Once, she slung an ashtray across her family's home, tore pictures from the wall and kicked out a heating vent, all because her infant nephew stepped on a bowl of strawberries. The girl's mother says she tried repeatedly to get her daughter help through the juvenile justice system, to no avail.
But the men enjoying the evening of Aug. 13 didn't know all that. So they laughed. And, police say, the seventh-grader pulled the trigger, striking both in the head and killing Jose Rodolfo Gonzalez-Coreas, 43.
Holt was arrested late Tuesday and charged as an adult with first-degree murder. District Court Judge Theodore B. Oshrine ordered her held without bond, following prosecutors' appeals that she is a "danger to the community."
Police spokesman Anthony Guglielmi described the shooting as "heinous."
"It speaks to the guns that are out there and the frustrations we in law enforcement have at trying to deal with all this," he said.
Holt's 18-year-old brother, Shawn Palmer, has been charged with being an accomplice to murder. Police say he helped Holt escape and took her silver .32-caliber revolver.
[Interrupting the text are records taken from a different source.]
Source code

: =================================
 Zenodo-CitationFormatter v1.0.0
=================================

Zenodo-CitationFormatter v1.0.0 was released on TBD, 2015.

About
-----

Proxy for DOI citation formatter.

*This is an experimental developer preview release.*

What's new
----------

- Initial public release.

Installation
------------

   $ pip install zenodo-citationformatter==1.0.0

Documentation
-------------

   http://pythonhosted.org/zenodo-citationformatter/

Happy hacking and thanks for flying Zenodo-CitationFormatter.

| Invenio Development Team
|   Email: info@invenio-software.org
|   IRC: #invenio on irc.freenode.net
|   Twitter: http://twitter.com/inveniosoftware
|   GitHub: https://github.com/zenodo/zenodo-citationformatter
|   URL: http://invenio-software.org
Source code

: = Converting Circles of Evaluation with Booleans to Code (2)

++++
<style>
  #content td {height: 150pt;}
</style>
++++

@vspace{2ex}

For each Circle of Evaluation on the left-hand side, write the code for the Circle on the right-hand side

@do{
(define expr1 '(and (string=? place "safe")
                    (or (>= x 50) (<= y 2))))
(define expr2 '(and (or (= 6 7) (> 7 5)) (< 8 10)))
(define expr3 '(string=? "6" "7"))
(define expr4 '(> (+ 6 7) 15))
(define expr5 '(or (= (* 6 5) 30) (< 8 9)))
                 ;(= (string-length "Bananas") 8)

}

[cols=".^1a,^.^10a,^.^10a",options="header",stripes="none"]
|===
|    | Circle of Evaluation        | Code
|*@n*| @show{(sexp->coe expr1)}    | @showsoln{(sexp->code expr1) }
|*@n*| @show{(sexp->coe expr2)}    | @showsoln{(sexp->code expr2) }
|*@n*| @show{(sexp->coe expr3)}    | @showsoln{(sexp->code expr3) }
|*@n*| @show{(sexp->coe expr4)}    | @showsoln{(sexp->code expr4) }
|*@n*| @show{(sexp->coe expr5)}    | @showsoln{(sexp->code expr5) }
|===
The girl's mother, Raichelle Johnson, 39, said she was horrified by the allegations. She said she worried for her daughter and sought help but never anticipated "in a million years" the situation she faces now.
"I don't condone my child taking a life -- if she took this man's life, then she needs to be prosecuted," Johnson said.
Her mother said Holt's rage often got bottled up, erupting with terrifying results.
"Arteesha is . . . " Johnson paused, searching for the right words. "Unstable."
The girl frequently expressed suicidal thoughts, she said, and over the past two years often hit the streets when she got frustrated, bouncing between relatives.
The shooting occurred in the 100 block of N. Linwood Avenue. Police said an officer was flagged down by Wilmer Bonilla, 26, whose head was grazed by a bullet. The officer found Gonzalez-Coreas lying on the steps of a rowhouse with a gunshot wound to the head.
Gonzalez-Coreas was rushed to Johns Hopkins Hospital, where he was pronounced dead Aug. 20.